IVAN (relisant la lettre.)
C’est étrange.
BORIS
Quoi ?
IVAN
Frida avait la même écriture que moi. Exactement la même. Je ne l’avais jamais remarqué.
BORIS
C’est le moment opportun pour m’importuner avec la graphologie !
(Après un moment de réflexion.)
Qu’est-ce que tu dis ?
IVAN
Je dis seulement que Frida avait exactement mon écriture.
BORIS
Voilà le détail qui nous sauve. Ivan Ivanovitch, tu es un génie !
IVAN
Il y a dix secondes, j’étais un crétin accompli.
BORIS
Tu n’as pas encore compris ! Détruis-moi ce torchon, puisque cela te fait tant plaisir. Mais conserve l’enveloppe.
(Ivan détruit la lettre.) C’est parfait. Maintenant, prends une feuille, écris de ta plus belle écriture : celle de Frida.
(Ivan prend une feuille et s’apprête à écrire, sous la dictée de Boris.)
Inutile d’écrire un chapitre. Soyons concis, précis et percutants.

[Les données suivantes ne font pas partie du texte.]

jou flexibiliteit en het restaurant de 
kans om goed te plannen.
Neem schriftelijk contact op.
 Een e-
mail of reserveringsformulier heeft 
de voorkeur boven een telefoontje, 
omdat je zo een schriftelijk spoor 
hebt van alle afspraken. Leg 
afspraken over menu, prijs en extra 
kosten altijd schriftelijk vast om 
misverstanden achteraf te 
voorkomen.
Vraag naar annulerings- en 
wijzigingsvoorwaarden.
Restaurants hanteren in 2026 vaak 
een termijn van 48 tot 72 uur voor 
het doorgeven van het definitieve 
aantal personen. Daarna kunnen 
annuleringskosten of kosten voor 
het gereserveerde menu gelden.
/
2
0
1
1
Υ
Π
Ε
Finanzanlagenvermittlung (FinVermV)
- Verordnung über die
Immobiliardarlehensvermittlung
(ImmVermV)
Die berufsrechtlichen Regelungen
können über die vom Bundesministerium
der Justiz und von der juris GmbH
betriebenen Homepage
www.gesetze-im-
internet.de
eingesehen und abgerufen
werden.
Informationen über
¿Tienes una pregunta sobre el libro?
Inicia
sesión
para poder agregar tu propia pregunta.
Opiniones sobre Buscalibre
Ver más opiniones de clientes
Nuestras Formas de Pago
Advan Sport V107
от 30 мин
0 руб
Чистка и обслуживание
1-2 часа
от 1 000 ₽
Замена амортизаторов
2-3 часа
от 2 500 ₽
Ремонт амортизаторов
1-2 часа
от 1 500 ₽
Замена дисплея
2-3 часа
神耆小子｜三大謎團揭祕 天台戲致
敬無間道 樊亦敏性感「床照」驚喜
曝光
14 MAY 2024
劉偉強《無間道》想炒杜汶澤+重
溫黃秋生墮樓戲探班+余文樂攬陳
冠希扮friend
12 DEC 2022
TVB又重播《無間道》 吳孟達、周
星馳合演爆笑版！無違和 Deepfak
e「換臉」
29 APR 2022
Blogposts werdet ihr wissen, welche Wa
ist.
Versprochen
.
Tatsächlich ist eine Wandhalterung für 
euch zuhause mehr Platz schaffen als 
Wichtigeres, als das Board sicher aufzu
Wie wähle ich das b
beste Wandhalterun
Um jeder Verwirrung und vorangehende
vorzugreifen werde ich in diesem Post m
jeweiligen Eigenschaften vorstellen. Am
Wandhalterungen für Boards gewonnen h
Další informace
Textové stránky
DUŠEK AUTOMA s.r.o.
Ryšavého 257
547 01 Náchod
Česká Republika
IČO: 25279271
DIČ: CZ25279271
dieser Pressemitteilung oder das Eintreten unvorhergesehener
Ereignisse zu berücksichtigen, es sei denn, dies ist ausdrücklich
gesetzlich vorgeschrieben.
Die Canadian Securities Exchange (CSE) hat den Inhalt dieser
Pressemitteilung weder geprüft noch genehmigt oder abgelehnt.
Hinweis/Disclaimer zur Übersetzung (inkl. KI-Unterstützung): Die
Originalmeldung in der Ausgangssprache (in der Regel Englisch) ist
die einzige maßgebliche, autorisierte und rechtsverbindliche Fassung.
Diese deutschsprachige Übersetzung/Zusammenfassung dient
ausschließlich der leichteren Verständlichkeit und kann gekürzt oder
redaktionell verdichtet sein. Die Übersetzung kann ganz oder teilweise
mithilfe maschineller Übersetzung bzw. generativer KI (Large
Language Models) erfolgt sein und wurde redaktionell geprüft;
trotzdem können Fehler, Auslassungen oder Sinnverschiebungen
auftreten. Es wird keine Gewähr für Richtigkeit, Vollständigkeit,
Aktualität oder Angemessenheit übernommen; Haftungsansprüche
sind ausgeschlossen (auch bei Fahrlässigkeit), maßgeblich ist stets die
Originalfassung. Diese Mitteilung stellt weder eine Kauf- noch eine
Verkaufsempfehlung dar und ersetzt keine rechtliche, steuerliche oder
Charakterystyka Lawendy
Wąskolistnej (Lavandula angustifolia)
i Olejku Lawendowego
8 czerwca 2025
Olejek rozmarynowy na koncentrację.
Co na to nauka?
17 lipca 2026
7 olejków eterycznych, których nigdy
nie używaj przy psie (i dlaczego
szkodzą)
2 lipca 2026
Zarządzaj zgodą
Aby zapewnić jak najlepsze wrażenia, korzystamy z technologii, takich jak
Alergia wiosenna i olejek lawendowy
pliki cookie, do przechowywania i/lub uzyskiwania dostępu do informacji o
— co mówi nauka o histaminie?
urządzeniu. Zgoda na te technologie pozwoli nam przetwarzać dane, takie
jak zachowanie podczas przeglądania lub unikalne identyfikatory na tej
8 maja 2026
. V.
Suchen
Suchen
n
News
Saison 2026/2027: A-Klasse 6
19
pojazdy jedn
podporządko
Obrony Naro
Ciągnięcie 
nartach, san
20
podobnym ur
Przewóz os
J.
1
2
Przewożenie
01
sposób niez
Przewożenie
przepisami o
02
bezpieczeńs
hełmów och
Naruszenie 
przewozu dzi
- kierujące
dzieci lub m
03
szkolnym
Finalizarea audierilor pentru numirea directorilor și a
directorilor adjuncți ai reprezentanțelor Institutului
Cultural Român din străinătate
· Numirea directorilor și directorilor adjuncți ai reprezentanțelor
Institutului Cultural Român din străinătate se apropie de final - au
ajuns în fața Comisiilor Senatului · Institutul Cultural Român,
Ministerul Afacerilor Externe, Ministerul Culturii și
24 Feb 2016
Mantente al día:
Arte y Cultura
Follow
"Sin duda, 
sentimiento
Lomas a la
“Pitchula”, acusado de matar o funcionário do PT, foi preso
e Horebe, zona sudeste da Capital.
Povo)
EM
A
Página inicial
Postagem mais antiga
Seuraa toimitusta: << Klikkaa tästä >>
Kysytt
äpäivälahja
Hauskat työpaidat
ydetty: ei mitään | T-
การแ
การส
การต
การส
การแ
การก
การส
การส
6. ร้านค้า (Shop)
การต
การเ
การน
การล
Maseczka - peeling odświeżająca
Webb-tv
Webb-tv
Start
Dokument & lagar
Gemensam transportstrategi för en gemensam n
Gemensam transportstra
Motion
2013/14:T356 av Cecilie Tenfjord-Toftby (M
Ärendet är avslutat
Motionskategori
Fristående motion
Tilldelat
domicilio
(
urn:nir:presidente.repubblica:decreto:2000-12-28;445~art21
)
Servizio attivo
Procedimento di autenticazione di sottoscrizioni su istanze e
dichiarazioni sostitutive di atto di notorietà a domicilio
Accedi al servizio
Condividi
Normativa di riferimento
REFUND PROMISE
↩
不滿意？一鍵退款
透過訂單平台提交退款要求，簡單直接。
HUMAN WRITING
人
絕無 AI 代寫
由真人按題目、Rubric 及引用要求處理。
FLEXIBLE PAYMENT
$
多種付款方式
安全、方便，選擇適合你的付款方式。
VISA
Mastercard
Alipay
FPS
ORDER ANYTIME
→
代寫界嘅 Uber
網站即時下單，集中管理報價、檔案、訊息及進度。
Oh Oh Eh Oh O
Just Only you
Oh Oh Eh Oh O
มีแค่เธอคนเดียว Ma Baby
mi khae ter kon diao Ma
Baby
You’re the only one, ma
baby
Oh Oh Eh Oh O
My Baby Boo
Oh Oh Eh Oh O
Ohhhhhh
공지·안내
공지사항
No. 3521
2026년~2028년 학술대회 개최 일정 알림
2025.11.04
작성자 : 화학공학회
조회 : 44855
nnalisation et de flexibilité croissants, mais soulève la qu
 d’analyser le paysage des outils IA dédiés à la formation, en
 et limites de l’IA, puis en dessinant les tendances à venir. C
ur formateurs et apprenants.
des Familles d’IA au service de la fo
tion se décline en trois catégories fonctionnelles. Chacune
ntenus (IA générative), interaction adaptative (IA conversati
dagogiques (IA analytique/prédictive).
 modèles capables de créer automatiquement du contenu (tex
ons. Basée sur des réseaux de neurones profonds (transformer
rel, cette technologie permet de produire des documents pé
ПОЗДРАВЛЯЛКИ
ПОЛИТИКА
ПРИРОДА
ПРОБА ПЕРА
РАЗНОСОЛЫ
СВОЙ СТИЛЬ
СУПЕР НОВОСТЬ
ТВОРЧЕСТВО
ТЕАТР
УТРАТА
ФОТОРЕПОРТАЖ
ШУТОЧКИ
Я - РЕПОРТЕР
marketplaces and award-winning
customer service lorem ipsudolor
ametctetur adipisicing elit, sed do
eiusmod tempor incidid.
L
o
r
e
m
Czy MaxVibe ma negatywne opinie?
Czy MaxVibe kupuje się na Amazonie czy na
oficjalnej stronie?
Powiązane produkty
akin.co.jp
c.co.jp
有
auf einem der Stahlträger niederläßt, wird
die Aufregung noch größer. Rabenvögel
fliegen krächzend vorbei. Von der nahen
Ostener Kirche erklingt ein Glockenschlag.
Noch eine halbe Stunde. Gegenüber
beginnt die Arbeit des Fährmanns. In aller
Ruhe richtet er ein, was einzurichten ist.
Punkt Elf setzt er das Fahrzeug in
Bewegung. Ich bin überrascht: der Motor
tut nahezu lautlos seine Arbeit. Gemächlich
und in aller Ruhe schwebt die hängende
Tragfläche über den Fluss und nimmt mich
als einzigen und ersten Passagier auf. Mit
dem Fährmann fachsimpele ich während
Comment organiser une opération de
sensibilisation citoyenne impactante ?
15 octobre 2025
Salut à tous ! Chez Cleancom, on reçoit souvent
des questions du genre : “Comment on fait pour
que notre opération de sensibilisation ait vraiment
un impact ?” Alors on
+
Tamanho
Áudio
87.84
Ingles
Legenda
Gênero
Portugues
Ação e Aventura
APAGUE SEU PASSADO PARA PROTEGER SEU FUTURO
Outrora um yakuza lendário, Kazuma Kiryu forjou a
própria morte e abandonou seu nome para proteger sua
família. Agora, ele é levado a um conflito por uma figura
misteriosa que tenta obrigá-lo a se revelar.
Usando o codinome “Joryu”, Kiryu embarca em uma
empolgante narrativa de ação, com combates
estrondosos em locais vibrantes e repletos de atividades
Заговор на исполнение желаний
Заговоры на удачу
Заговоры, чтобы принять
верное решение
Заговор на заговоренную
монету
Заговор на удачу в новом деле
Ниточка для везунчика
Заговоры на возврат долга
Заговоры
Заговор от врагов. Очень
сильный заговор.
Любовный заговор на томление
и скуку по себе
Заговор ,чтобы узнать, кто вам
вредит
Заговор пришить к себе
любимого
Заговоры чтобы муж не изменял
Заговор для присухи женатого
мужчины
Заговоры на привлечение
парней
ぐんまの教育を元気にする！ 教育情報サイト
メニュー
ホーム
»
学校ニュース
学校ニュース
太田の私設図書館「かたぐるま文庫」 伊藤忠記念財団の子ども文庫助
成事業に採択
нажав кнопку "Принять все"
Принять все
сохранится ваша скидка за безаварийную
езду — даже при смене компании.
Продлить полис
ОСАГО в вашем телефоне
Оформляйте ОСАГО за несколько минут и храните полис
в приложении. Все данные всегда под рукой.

« Ma chère mère, ma chère petite Olia.
Je sais que je vais vous causer énormément de chagrin, mais le choix ne m’a pas été donné. Je ne puis continuer à vivre dans la honte et le déshonneur. Sachez seulement que notre père, dans un moment d’égarement et de folie, m’a fait violence et que je porte en moi le fruit de ce crime. Dans l’incapacité d’affronter la vie après une telle déchéance, j’ai pris la décision de mettre fin à mes jours.
Je vous aime. »
N’oublie pas de signer : « Frida Traube. »
IVAN
On ne nous croira jamais.
BORIS
On nous croira. Les gens croient tout ce qu’on leur dit.
IVAN
Tout de même ! Ton hameçon est plus gros qu’un crochet de boucher. Un prêcheur qui saute à pieds joints sur sa fille. Nous ne sommes plus au temps des Borgia.[2]
BORIS
Tout le monde croira à cette histoire, personne ne recherchera la vérité. Pas même les bigots ! Pas même la femme de Traube ! Tous le condamneront. Et nous lui ferons un procès bien étoffé pour qu’il meure au goulag. D’ailleurs, ils sont tous prêts à mordre à ce crochet de boucher. Souviens-toi de cette secte évangélique qui avait crucifié une jeune fille au cours d’un rituel.
IVAN
Les évangéliques ont osé faire cela ?
BORIS
Bien sûr que non ! C’était un coup monté, une mise en scène. Le KGB n’a pas trouvé d’autre moyen de les empêcher de prêcher et d’influencer la population. Les dirigeants ont été arrêtés.
IVAN
Tout le monde y a cru.
BORIS
Tout le monde croit ce que disent les journaux. Mieux encore : un long métrage va bientôt paraître en salle, lequel relatera l’événement à grand renfort d’horribles détails. Voilà de quoi consolider la haine du peuple contre popes et patriarches. Les gens croient plus facilement encore ce qu’ils voient sur un écran. D’ici quelques années, le moindre moujik du fin fond du Kamtchatka aura son poste de télévision. Nous inculquerons au peuple les images et les idées. Il croira aux mensonges. C’est ce que l’on appelle la propagande, et la propagande, c’est l’avenir.
IVAN
Inculquer des mensonges ?
BORIS
Le pouvoir soviétique est fondé sur le mensonge. Tu es secrétaire du Parti et tu ignores ces choses ? Allons sans tarder porter cette missive au juge. Grâce à cette merveilleuse machination, le vieux pasteur ira me remplacer au goulag. C’est lui qui paiera ma dette et subira mon châtiment.
IVAN
Boris Alexandrovitch ! Homme sans conscience et sans parole ! Frida a acheté la liberté de son père au prix de son honneur, et maintenant au prix de sa vie ! Qu’as-tu fait de ta promesse ?
BORIS
Frida morte, je suis libéré de cette promesse. Elle ne peut plus rien me donner en échange.
[1] Nadia est le diminutif de Nadiejda, qui signifie « espérance ».
[2] Alexandre Borgia était sans doute le pape le plus débauché de l’histoire. Il a commis un inceste sur l’autel de ST. Pierre.